- [DIRECTIVE] An exact restatement is required. Cover only the lines of the records from the first through the line with "六丁 潘若芸 國語朗讀 優等 董恆秀老師指導", and skip pictures.

- [Items listed in a dataset]
BEGIN

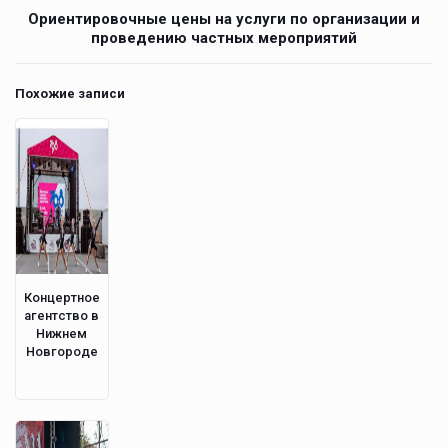
Ориентировочные цены на услуги по организации и
проведению частных мероприятий
Похожие записи
Концертное
агентство в
Нижнем
Новгороде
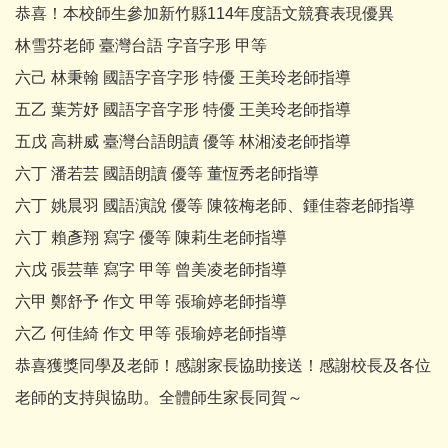
恭喜！本校師生參加新竹縣114年度語文競賽表現優異
林雪芬老師 臺灣台語 字音字形 甲等
六己 林秉翰 國語字音字形 特優 王美玲老師指導
五乙 葉芳妤 國語字音字形 特優 王美玲老師指導
五戊 高耕威 臺灣台語朗讀 優等 林湘淩老師指導
六丁 潘若芸 國語朗讀 優等 董恆秀老師指導
六丁 姚晨羽 國語演說 優等 陳筱梅老師、鍾佳蓉老師指導
六丁 賴彥翔 寫字 優等 陳莉生老師指導
六戊 張芸華 寫字 甲等 曾美凌老師指導
六甲 鄭舒予 作文 甲等 張瑜婷老師指導
六乙 何佳綺 作文 甲等 張瑜婷老師指導
恭喜獲獎同學及老師！感謝家長協助接送！感謝校長及各位
老師的支持與協助。全體師生家長同賀～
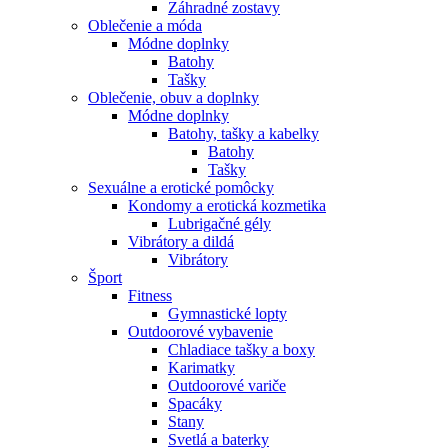
Záhradné zostavy
Oblečenie a móda
Módne doplnky
Batohy
Tašky
Oblečenie, obuv a doplnky
Módne doplnky
Batohy, tašky a kabelky
Batohy
Tašky
Sexuálne a erotické pomôcky
Kondomy a erotická kozmetika
Lubrigačné gély
Vibrátory a dildá
Vibrátory
Šport
Fitness
Gymnastické lopty
Outdoorové vybavenie
Chladiace tašky a boxy
Karimatky
Outdoorové variče
Spacáky
Stany
Svetlá a baterky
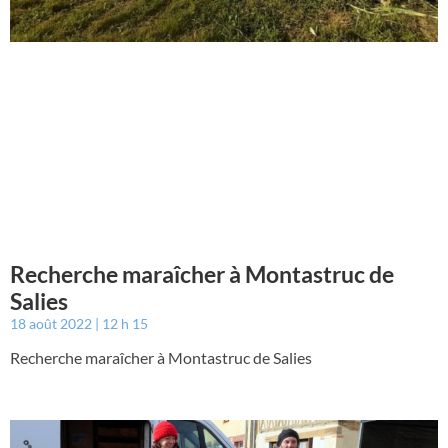
Recherche maraîcher à Montastruc de
Salies
18 août 2022
12 h 15
Recherche maraîcher à Montastruc de Salies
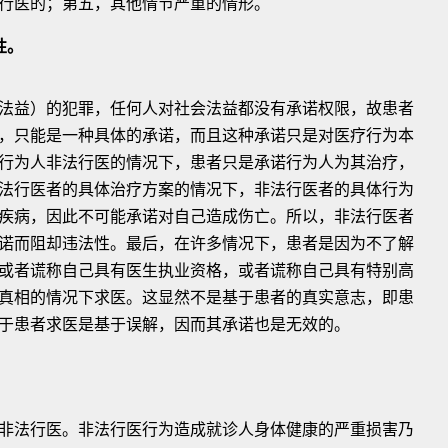
行医的；第五，其他情节严重的情形。
性。
法益）的犯罪，任何人对社会法益都没有承诺权限，故患者
，只能是一种具体的承诺，而且这种承诺只是对医疗行为本
行为人非法行医的情况下，患者只是承诺行为人为其治疗，
法行医者的具体治疗方案的情况下，非法行医者的具体行为
疾病，因此不可能承诺对自己造成伤亡。所以，非法行医者
诺而阻却违法性。最后，在许多情况下，患者是因为不了解
或者谎称自己具有医生执业资格，或者谎称自己具有特别高
真相的情况下求医。这显然不是基于患者的真实意志，即患
于患者求医是基于误解，因而其承诺也是无效的。
非法行医。非法行医行为造成就诊人身体健康的严重损害乃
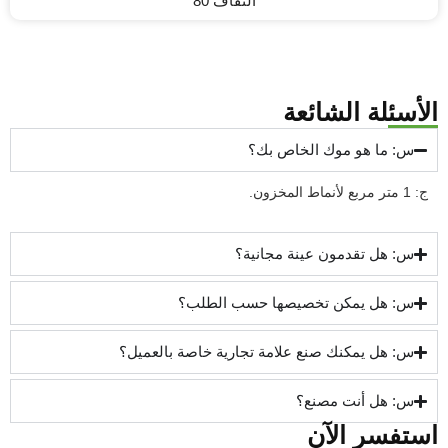
التفاف 80
أسئلة الشائعة
س: ما هو موك الخاص بك؟
 1 متر مربع لأنماط المخزون.
س: هل تقدمون عينة مجانية؟
س: هل يمكن تخصيصها حسب الطلب؟
س: هل يمكنك صنع علامة تجارية خاصة بالعميل؟
س: هل أنت مصنع؟
ستفسر الآن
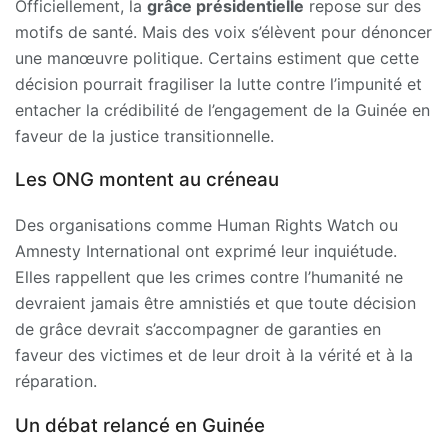
Officiellement, la
grâce présidentielle
repose sur des
motifs de santé. Mais des voix s’élèvent pour dénoncer
une manœuvre politique. Certains estiment que cette
décision pourrait fragiliser la lutte contre l’impunité et
entacher la crédibilité de l’engagement de la Guinée en
faveur de la justice transitionnelle.
Les ONG montent au créneau
Des organisations comme Human Rights Watch ou
Amnesty International ont exprimé leur inquiétude.
Elles rappellent que les crimes contre l’humanité ne
devraient jamais être amnistiés et que toute décision
de grâce devrait s’accompagner de garanties en
faveur des victimes et de leur droit à la vérité et à la
réparation.
Un débat relancé en Guinée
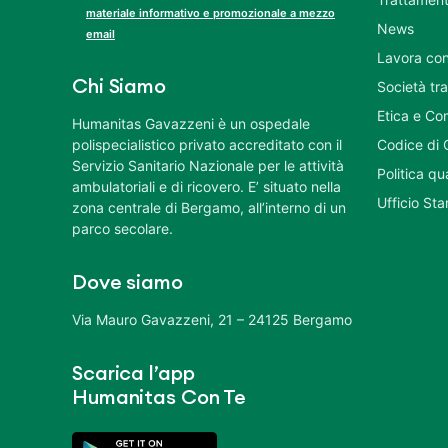
materiale informativo e promozionale a mezzo
News
email
Lavora con
Chi Siamo
Società tr
Etica e Co
Humanitas Gavazzeni è un ospedale
polispecialistico privato accreditato con il
Codice di 
Servizio Sanitario Nazionale per le attività
Politica q
ambulatoriali e di ricovero. E’ situato nella
Ufficio St
zona centrale di Bergamo, all’interno di un
parco secolare.
Dove siamo
Via Mauro Gavazzeni, 21 – 24125 Bergamo
Scarica l’app
Humanitas Con Te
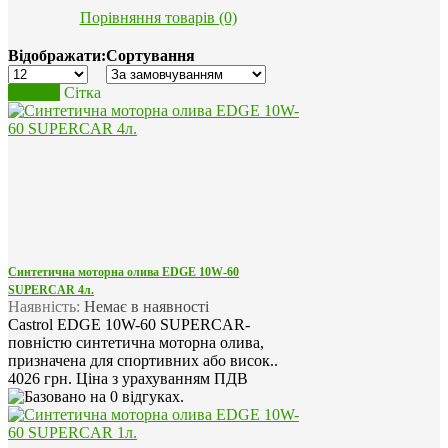
Порівняння товарів (0)
Відображати:
Сортування
Список
Сітка
Синтетична моторна олива EDGE 10W-60
SUPERCAR 4л.
Наявність:
Немає в наявності
Castrol EDGE 10W-60 SUPERCAR-
повністю синтетична моторна олива,
призначена для спортивних або висок..
4026 грн.
Ціна з урахуванням ПДВ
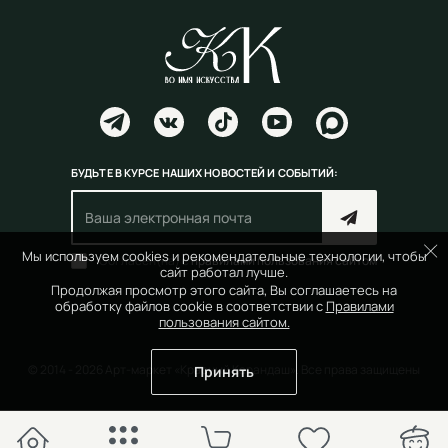
БУДЬТЕ В КУРСЕ НАШИХ НОВОСТЕЙ И СОБЫТИЙ:
Мы используем cookies и рекомендательные технологии, чтобы
Согласен(на) с
правилами пользования сайтом
сайт работал лучше.
Продолжая просмотр этого сайта, Вы соглашаетесь на
обработку файлов cookie в соответствии с
Правилами
пользования сайтом.
© 2014 - 2026 Арт-маркет «Красный Карандаш». Все права защищены
Принять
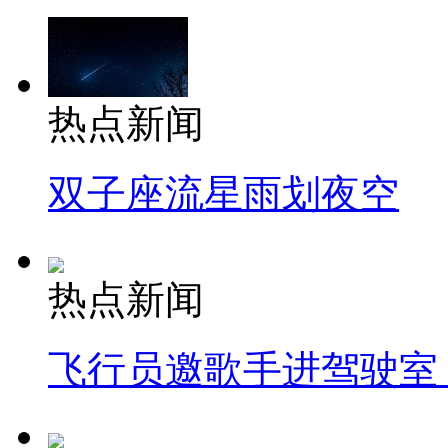
热点新闻
双子座流星雨划夜空
热点新闻
飞行员邀歌手进驾驶室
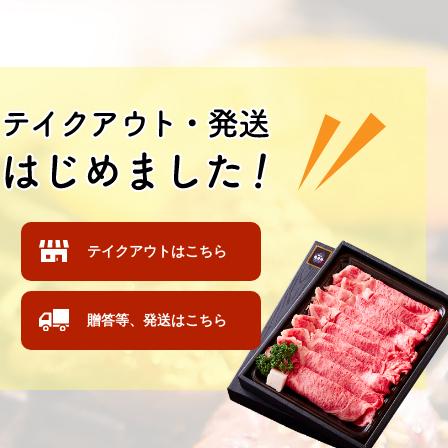
テイクアウトはこちら
贈答等、発送はこちら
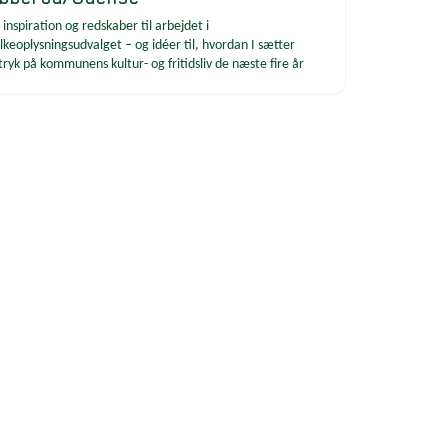
 inspiration og redskaber til arbejdet i
lkeoplysningsudvalget – og idéer til, hvordan I sætter
tryk på kommunens kultur- og fritidsliv de næste fire år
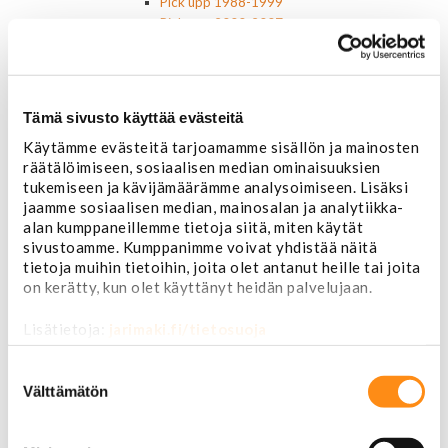
Pick upp 1988-1999
Pick upp 2000-2007
Pick upp 2008-
Suburban 1992-1999
Suburban 2000-2006
Tahoe 2000-2007
Tämä sivusto käyttää evästeitä
Corvette
Käytämme evästeitä tarjoamamme sisällön ja mainosten
Chevrolet muut
räätälöimiseen, sosiaalisen median ominaisuuksien
Ford
tukemiseen ja kävijämäärämme analysoimiseen. Lisäksi
Dodge
jaamme sosiaalisen median, mainosalan ja analytiikka-
Chrysler
alan kumppaneillemme tietoja siitä, miten käytät
Pontiac
sivustoamme. Kumppanimme voivat yhdistää näitä
Buick
tietoja muihin tietoihin, joita olet antanut heille tai joita
Jeep
on kerätty, kun olet käyttänyt heidän palvelujaan.
Lasit, ikkunatarvikkeet
Sivulasit/takalasit
Lisätietoja:
jarimaki.fi/tietosuoja
Tuulilasit
Tuulilasin pyyhkijän osat
Suostumuksen
Pyyhkijänsulat
valinta
Välttämätön
Sivulasivisiirit ja tuuliohjaimet
Lavatarvikkeet PickUp:eihin
Lavatarvikkeet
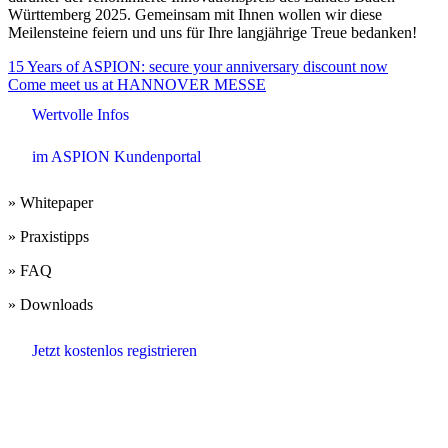
Württemberg 2025. Gemeinsam mit Ihnen wollen wir diese
Meilensteine feiern und uns für Ihre langjährige Treue bedanken!
Beitrags-
15 Years of ASPION: secure your anniversary discount now
Come meet us at HANNOVER MESSE
Navigation
Wertvolle Infos
im ASPION Kundenportal
» Whitepaper
» Praxistipps
» FAQ
» Downloads
Jetzt kostenlos registrieren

END

- [EXERCISE SOLUTION]
Ориентировочные цены на услуги по организации и
проведению частных мероприятий
Похожие записи
Концертное
агентство в
Нижнем
Новгороде
恭喜！本校師生參加新竹縣114年度語文競賽表現優異
林雪芬老師 臺灣台語 字音字形 甲等
六己 林秉翰 國語字音字形 特優 王美玲老師指導
五乙 葉芳妤 國語字音字形 特優 王美玲老師指導
五戊 高耕威 臺灣台語朗讀 優等 林湘淩老師指導
六丁 潘若芸 國語朗讀 優等 董恆秀老師指導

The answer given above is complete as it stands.